Assignment: Copy the data below word for word, leaving out the pictures.

Extracted records:
☆ ☆ ☆ ☆ ☆ ☆ ☆

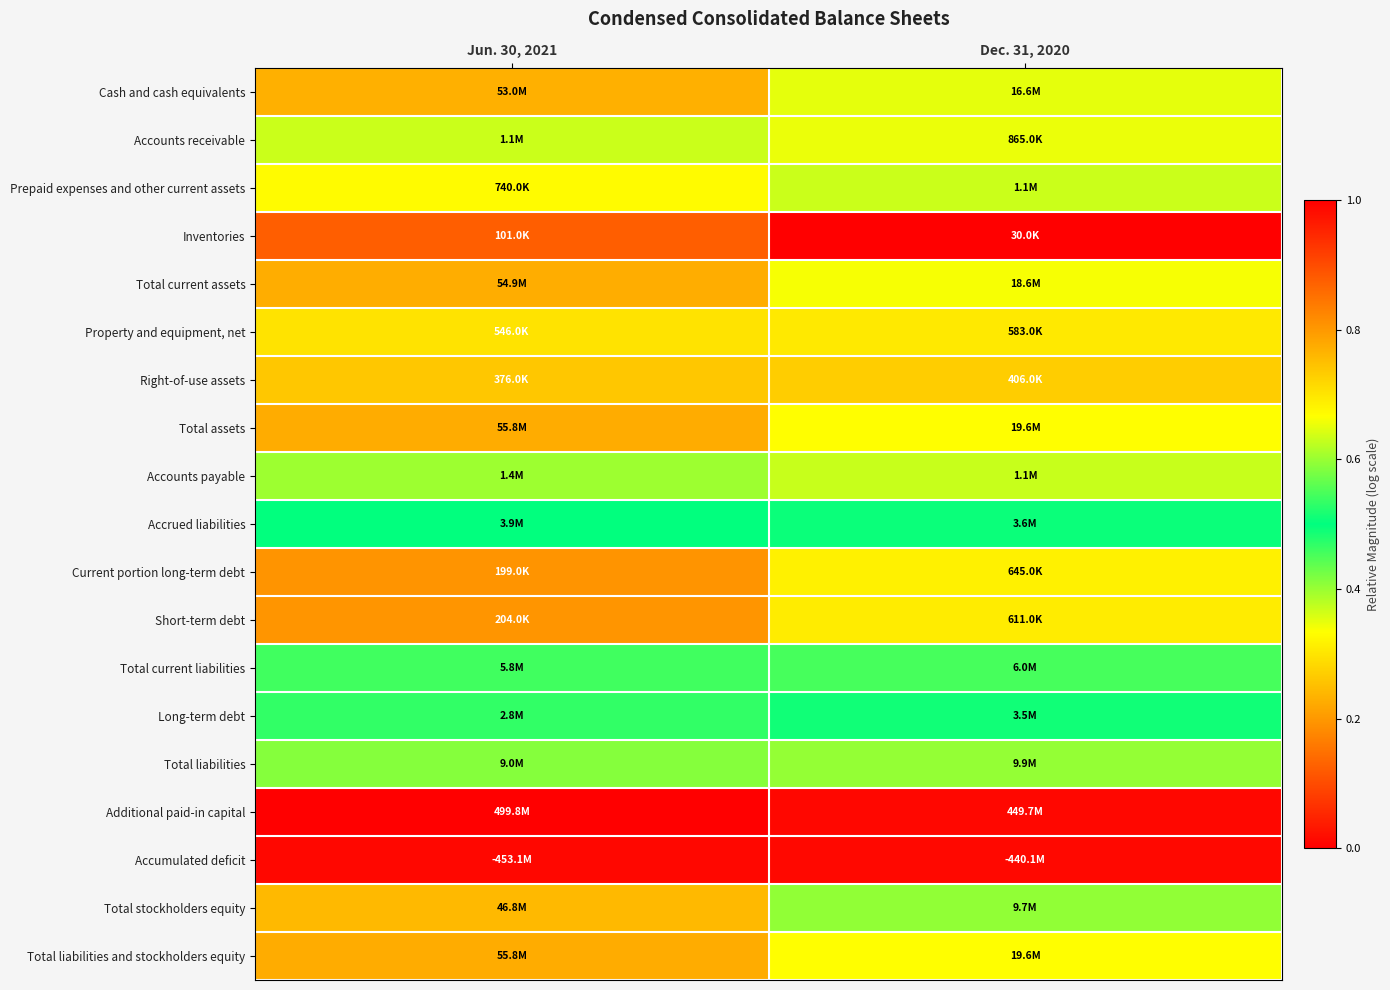

Which has a higher value, Dec. 31, 2020 or Jun. 30, 2021?

Jun. 30, 2021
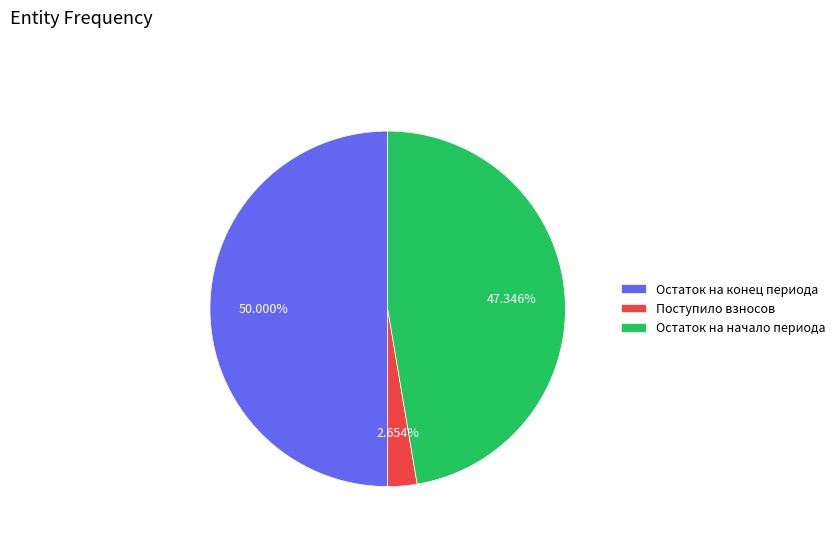

Combined, do Остаток на начало периода and Остаток на конец периода account for over 50%?

Yes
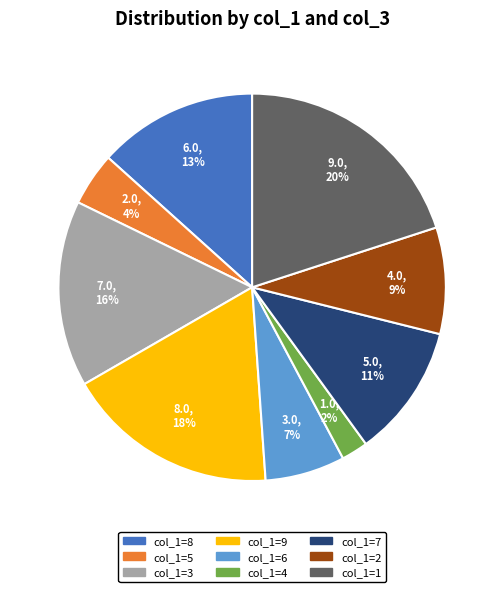

Which slice is the smallest?

col_1=4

☆ ☆ ☆ ☆ ☆ ☆ ☆

Reply:
Which has a higher value, Dec. 31, 2020 or Jun. 30, 2021?

Jun. 30, 2021

Combined, do Остаток на начало периода and Остаток на конец периода account for over 50%?

Yes

Which slice is the smallest?

col_1=4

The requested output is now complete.